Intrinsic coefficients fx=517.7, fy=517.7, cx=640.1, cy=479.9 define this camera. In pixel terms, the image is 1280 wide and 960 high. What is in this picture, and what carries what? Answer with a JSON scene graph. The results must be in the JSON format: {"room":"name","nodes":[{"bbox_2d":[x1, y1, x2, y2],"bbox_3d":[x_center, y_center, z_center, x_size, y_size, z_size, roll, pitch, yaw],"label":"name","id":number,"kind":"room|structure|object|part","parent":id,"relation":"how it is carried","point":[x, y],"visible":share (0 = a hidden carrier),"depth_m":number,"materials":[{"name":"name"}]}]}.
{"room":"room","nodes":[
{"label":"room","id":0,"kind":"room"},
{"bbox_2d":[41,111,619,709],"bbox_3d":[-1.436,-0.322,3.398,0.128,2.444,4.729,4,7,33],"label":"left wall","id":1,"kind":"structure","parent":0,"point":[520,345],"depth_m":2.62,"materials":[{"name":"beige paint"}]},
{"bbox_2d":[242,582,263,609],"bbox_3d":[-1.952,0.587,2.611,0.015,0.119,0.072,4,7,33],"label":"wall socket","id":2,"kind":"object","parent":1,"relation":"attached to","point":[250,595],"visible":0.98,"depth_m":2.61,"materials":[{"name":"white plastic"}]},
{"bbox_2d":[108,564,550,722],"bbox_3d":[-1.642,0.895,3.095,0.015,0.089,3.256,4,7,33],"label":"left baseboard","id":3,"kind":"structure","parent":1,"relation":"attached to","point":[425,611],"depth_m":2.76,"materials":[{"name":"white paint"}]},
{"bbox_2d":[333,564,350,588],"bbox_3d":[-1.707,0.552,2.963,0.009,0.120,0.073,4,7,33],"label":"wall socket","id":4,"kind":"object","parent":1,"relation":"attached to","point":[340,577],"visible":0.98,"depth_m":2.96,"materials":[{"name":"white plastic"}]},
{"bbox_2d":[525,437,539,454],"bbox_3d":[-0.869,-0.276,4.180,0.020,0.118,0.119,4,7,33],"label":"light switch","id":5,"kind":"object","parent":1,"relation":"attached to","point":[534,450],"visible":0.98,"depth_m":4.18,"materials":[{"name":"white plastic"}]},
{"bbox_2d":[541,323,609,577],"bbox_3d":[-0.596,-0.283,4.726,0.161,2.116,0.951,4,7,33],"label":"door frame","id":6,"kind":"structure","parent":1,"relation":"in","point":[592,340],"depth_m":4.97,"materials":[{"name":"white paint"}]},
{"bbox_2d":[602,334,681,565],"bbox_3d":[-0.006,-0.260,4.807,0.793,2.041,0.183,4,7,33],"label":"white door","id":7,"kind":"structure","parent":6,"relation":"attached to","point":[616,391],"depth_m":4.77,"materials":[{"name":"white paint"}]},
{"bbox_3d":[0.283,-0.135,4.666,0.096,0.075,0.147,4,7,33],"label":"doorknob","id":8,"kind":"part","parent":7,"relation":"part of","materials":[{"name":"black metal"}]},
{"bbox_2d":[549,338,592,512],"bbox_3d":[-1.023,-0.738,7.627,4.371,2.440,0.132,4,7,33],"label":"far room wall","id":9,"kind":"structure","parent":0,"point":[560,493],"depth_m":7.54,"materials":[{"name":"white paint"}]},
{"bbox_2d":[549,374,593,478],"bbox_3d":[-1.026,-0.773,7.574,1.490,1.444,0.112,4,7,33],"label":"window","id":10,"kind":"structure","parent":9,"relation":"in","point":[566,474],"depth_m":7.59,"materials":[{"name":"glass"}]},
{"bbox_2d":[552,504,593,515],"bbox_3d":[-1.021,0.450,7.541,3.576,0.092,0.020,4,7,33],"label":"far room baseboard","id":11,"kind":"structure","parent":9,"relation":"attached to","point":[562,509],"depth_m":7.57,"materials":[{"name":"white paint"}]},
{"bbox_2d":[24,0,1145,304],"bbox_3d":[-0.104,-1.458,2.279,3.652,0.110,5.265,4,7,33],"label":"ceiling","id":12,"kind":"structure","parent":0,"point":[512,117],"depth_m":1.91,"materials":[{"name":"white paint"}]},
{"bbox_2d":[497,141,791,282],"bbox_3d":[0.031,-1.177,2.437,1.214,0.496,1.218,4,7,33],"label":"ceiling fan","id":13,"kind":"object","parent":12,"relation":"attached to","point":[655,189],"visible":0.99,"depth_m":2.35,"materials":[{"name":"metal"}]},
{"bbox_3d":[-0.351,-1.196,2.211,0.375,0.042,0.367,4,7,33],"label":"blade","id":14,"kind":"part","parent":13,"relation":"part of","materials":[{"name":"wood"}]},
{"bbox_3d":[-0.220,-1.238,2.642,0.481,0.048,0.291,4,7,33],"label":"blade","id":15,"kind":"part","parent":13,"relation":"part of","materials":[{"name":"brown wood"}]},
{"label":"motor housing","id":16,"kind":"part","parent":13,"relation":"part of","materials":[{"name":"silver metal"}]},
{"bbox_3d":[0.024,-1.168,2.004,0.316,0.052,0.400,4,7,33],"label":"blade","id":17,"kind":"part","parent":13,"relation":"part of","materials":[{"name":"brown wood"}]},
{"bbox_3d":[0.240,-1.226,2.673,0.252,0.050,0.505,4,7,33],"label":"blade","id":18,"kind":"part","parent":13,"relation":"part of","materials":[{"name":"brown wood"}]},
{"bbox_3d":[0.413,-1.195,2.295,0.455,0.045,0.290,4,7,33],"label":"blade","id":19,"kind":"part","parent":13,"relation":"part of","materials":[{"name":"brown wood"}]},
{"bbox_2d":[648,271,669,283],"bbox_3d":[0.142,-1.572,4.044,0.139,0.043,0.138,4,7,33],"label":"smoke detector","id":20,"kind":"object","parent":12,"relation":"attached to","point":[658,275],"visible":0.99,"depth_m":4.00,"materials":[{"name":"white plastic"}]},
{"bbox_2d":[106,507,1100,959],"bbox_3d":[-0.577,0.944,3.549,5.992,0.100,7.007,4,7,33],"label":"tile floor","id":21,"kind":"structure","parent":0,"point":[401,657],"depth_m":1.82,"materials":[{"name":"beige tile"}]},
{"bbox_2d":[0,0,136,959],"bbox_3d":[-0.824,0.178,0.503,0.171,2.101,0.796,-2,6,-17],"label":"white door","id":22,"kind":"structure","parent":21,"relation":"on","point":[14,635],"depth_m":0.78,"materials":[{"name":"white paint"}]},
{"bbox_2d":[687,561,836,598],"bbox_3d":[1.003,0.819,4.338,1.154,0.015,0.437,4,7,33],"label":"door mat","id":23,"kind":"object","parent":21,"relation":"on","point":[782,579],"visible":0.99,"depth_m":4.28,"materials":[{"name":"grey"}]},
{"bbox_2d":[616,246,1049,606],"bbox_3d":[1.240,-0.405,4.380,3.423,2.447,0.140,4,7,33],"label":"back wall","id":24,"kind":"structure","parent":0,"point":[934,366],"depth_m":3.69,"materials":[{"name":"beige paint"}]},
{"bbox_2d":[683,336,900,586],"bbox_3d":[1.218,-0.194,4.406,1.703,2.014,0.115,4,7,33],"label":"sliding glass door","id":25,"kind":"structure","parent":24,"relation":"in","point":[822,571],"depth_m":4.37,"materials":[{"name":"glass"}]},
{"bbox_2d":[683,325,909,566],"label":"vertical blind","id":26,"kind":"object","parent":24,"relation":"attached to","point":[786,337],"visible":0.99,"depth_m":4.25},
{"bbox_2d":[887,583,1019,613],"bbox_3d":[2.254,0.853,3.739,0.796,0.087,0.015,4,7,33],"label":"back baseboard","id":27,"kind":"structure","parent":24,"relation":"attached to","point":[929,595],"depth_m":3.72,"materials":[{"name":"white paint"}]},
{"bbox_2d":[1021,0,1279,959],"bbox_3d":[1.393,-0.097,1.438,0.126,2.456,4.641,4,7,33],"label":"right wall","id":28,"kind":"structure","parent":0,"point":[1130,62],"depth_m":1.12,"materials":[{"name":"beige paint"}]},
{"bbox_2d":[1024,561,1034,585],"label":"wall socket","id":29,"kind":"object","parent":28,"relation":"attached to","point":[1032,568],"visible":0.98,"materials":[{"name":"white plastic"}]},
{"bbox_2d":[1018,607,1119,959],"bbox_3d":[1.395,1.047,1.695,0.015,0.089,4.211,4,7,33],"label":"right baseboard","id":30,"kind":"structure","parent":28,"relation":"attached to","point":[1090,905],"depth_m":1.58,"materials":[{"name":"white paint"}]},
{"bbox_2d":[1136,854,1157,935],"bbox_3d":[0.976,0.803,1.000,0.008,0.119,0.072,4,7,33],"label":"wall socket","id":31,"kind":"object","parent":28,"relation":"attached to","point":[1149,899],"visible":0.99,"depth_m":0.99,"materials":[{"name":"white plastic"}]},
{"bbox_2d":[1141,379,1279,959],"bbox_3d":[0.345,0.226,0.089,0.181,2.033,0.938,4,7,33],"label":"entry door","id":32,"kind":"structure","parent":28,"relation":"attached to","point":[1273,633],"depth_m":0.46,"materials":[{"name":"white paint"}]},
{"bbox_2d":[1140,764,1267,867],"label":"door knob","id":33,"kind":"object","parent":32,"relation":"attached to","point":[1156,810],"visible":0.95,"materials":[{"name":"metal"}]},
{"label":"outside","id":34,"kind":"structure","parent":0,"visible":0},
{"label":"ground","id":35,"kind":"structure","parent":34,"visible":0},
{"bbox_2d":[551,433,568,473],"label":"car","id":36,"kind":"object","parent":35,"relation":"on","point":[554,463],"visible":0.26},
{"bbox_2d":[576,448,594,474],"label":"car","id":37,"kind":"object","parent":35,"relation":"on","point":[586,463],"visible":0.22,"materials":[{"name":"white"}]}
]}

========================

To do:
Among the lines of the material, find those holding the word "baseboard" and return them.

Answer below:
{"bbox_2d":[108,564,550,722],"bbox_3d":[-1.642,0.895,3.095,0.015,0.089,3.256,4,7,33],"label":"left baseboard","id":3,"kind":"structure","parent":1,"relation":"attached to","point":[425,611],"depth_m":2.76,"materials":[{"name":"white paint"}]},
{"bbox_2d":[552,504,593,515],"bbox_3d":[-1.021,0.450,7.541,3.576,0.092,0.020,4,7,33],"label":"far room baseboard","id":11,"kind":"structure","parent":9,"relation":"attached to","point":[562,509],"depth_m":7.57,"materials":[{"name":"white paint"}]},
{"bbox_2d":[887,583,1019,613],"bbox_3d":[2.254,0.853,3.739,0.796,0.087,0.015,4,7,33],"label":"back baseboard","id":27,"kind":"structure","parent":24,"relation":"attached to","point":[929,595],"depth_m":3.72,"materials":[{"name":"white paint"}]},
{"bbox_2d":[1018,607,1119,959],"bbox_3d":[1.395,1.047,1.695,0.015,0.089,4.211,4,7,33],"label":"right baseboard","id":30,"kind":"structure","parent":28,"relation":"attached to","point":[1090,905],"depth_m":1.58,"materials":[{"name":"white paint"}]},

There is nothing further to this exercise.